Making your page a good match for the query
When it comes to search engine optimization, one of the most important stages is the first one: choosing which keywords to target. If you get this wrong, you can spend months on a fruitless and frustrating SEO campaign. If you get it right, you can be on the receiving end of a flood of traffic, which can easily turn into a flood of sales or subscribers (if you’re building your list).
So, how do you choose the right keywords? There are of course many things you have to get right. In this article, we’ll consider just one of them – making sure you make a good match for the query. What do we mean by that? A couple of examples might help to clarify.
Suppose someone goes to Google and types in a phrase like “new iPad review.” We know from this that they are looking for a review of the new iPad (obviously). What this means is that if you want to rank well for that term, your site (or rather your webpage) will have to provide a review of the new iPad. Anything else will be inappropriate. If all you have on your webpage is a list of the new iPad’s specs, your page is not a “good match” for the query. If all you have is a picture of the new iPad and a big affiliate link, then again, your
webpage is not a good match for the query. On the other hand, if your page contains a complete, impartial review of the new iPad (discussing pros and cons), then it would be an excellent match for the search query: “new iPad review.”
Consider another example. Suppose that a lady types in “buy cheap iPad 2.” In case like this, a comprehensive review would not be a good match for the query at all. The lady who typed in “buy cheap iPad 2″ is almost certainly not interested in reading a lengthy review of the 2nd generation iPad. She wants to buy the thing, not learn about its features!
So we know that a review of the iPad 2 would not be a good match for the lady’s query. What would be a good match? Well, in some way or other the landing page should probably present the lady with a cheap ipad 2 for sale. For this would allow her to accomplish her goal of buying a cheap 2nd generation iPad. If you were selling cheap iPad 2 tablets and your page allowed users to buy directly from you, that would work. Alternatively, you could present a list of different merchants, all of whom sell the iPad 2 for a low price. That would also be a good match for “buy cheap iPad 2″ since it would facilitate the process of buying.
Whatever the search query is, you must ask yourself the question: “What does the user want?” What do they have in mind when they’re typing in that phrase? The closer you can come to delivering exactly what users want, the more likely it is that Google will consider you relevant. And relevance is one of the most important criteria for ranking high in the search engines.

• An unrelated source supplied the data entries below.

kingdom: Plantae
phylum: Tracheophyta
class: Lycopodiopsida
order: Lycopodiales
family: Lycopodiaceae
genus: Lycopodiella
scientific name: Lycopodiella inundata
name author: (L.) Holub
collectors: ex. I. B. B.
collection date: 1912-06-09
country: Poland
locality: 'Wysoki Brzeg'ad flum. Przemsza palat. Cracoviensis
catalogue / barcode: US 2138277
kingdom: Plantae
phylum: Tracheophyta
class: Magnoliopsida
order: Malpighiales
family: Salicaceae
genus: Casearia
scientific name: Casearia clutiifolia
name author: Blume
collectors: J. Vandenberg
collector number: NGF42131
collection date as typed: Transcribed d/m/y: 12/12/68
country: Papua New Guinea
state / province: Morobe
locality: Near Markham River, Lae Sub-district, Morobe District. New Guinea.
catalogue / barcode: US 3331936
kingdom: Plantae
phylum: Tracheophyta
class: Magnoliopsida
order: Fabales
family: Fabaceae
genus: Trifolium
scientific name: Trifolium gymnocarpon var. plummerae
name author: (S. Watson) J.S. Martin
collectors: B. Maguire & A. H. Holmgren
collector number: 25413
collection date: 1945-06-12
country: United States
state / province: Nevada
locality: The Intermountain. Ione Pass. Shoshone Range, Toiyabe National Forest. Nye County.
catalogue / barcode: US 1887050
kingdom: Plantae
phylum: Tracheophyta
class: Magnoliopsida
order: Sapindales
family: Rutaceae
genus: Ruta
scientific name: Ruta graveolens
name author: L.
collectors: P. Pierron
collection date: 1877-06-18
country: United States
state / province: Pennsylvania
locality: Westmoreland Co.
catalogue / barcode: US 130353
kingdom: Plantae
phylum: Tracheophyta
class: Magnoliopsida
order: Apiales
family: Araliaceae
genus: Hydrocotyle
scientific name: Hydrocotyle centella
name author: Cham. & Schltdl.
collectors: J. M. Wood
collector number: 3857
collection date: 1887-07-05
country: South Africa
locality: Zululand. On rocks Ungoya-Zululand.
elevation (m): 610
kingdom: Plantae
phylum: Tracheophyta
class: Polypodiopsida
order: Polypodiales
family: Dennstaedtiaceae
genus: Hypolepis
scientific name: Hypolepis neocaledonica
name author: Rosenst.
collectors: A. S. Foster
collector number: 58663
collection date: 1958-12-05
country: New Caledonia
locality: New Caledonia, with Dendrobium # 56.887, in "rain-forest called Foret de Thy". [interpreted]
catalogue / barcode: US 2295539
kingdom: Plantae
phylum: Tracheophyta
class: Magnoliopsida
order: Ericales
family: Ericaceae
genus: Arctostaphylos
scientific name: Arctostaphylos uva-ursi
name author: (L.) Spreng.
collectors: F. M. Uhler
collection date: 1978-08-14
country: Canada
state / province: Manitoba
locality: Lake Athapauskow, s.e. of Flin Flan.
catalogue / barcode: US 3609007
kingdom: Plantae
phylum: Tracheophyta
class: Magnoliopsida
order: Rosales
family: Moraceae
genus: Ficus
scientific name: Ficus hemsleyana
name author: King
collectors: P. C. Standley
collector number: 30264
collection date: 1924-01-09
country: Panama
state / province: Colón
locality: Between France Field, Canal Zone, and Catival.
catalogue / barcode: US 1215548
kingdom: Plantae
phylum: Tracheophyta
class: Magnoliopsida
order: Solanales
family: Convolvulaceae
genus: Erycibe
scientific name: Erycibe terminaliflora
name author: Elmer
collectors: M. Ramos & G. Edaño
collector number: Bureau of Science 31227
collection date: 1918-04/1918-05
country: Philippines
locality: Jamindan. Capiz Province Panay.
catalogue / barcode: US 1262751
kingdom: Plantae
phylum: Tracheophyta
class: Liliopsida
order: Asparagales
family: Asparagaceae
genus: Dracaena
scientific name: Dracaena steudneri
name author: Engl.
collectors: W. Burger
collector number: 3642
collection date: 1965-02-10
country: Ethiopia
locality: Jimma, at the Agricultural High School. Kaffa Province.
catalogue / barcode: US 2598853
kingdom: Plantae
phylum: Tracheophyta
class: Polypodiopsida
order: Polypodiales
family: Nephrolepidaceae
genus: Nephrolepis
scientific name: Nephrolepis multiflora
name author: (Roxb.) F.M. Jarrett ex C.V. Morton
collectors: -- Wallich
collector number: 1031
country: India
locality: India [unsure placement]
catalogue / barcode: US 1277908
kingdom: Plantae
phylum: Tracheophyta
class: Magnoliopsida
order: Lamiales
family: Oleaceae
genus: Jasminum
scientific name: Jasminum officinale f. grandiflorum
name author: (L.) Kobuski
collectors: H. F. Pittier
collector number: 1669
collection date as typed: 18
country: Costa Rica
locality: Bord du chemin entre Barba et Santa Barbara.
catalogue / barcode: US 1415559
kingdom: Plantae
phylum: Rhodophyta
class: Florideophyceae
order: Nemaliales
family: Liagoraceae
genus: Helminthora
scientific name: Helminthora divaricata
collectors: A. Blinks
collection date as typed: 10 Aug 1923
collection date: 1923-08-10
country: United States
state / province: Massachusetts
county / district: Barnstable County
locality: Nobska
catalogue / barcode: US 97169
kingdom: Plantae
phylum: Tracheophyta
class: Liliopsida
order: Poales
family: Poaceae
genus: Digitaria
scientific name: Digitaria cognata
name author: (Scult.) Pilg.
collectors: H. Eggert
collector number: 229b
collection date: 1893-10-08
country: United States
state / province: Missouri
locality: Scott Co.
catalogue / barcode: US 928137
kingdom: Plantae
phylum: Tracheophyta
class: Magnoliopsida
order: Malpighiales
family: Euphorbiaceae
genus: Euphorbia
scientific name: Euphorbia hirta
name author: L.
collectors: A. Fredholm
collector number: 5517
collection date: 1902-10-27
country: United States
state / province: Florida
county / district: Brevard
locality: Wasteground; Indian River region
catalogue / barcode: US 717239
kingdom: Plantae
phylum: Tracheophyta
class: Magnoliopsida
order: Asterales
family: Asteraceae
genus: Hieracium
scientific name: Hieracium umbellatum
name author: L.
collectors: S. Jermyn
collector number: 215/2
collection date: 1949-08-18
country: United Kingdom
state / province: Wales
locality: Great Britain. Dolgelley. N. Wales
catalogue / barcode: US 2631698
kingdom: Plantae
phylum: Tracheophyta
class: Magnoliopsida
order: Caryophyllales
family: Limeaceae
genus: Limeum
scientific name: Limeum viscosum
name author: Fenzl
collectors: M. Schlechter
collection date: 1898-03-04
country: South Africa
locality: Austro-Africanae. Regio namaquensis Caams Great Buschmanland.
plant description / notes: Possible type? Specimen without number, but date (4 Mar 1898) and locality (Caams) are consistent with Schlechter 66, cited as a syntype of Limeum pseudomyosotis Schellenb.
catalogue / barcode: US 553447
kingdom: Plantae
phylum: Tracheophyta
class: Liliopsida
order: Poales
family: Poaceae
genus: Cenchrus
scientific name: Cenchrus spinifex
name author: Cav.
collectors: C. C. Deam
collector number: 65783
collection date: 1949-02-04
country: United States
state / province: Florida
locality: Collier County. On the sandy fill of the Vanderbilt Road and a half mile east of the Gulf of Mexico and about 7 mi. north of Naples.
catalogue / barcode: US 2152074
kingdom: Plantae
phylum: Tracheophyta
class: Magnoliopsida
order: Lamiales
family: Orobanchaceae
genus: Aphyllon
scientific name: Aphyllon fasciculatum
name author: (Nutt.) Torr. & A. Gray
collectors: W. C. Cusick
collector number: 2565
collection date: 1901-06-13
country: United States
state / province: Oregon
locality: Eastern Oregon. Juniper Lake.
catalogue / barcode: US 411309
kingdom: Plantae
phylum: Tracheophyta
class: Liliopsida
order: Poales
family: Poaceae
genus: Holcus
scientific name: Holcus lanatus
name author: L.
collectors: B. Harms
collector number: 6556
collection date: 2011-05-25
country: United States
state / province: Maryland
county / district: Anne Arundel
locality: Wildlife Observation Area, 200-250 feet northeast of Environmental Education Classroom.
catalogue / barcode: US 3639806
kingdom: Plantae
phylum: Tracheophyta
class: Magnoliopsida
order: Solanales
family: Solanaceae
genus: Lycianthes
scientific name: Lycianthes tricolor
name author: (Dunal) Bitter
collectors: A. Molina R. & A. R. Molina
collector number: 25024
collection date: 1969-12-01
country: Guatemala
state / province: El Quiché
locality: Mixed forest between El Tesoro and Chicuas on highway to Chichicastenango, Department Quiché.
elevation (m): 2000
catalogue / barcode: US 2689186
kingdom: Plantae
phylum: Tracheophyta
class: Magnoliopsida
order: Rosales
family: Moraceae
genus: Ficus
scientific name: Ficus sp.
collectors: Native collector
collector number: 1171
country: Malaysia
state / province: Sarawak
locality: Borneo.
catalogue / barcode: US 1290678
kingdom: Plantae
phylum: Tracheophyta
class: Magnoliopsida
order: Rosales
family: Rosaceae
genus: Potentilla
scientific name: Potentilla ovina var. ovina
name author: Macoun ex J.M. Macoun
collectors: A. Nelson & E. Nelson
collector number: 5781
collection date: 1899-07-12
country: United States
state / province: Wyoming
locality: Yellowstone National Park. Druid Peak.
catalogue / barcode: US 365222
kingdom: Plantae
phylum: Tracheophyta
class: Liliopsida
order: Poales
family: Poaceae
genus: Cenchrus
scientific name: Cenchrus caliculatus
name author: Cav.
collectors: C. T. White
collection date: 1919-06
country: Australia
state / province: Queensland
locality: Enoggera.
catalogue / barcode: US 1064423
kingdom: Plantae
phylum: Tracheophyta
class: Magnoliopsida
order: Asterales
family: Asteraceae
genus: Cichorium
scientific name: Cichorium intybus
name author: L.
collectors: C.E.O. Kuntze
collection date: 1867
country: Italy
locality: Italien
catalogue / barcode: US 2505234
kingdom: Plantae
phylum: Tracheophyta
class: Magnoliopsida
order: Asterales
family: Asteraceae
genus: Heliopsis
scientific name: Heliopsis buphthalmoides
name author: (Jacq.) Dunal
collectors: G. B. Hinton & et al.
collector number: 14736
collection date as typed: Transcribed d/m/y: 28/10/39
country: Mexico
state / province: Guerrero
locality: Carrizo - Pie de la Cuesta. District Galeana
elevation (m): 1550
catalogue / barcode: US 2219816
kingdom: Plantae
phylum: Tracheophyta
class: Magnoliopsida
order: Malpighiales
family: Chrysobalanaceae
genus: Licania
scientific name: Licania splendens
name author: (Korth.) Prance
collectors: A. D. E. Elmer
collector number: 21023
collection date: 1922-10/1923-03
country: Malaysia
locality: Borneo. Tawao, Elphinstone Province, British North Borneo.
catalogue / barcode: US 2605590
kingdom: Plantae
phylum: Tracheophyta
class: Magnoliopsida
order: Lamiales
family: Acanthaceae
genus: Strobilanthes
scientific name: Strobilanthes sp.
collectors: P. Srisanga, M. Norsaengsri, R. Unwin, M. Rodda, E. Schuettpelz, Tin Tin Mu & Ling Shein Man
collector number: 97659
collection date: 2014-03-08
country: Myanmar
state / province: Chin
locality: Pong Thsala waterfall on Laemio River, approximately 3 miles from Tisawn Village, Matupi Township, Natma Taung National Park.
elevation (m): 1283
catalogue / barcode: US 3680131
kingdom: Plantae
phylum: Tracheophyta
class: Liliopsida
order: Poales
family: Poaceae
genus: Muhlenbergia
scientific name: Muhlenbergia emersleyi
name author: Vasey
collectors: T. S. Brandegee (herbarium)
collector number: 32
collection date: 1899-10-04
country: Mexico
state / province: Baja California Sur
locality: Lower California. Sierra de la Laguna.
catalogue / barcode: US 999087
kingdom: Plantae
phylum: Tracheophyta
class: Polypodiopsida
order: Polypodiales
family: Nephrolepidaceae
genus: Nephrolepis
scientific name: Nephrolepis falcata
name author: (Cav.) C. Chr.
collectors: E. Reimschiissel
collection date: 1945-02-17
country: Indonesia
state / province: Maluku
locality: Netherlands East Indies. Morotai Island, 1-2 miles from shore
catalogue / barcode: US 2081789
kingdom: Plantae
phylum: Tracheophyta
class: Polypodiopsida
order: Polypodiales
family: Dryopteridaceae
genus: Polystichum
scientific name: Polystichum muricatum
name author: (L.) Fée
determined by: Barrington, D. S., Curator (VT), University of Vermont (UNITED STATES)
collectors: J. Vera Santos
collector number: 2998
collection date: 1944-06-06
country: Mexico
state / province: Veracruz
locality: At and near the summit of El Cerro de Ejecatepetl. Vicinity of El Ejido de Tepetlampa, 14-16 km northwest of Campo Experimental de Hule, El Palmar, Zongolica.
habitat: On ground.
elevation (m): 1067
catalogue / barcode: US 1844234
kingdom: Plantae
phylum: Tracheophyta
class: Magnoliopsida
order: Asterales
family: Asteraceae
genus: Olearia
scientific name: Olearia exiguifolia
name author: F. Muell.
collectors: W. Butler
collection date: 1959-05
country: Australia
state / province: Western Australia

But it’s not just about ranking high in the search engines. It’s also about conversions. If your landing page is not a good match for the searcher’s query, they will hit the “back” button asap. Your bounce rate will shoot up and you will hardly ever get subscribers or sales.
On the other hand, if your landing page gives users exactly what they wanted when they typed in their search phrase, then you can expect a much higher conversion rate. People will opt in to your list, buy your products, click your affiliate links or do whatever else you want them to do.
To sum up, then, if you want to do a good job or ranking in the search engines for a specific keyword (and gaining conversions as well), then you will need to make sure that your landing pages match the user’s query.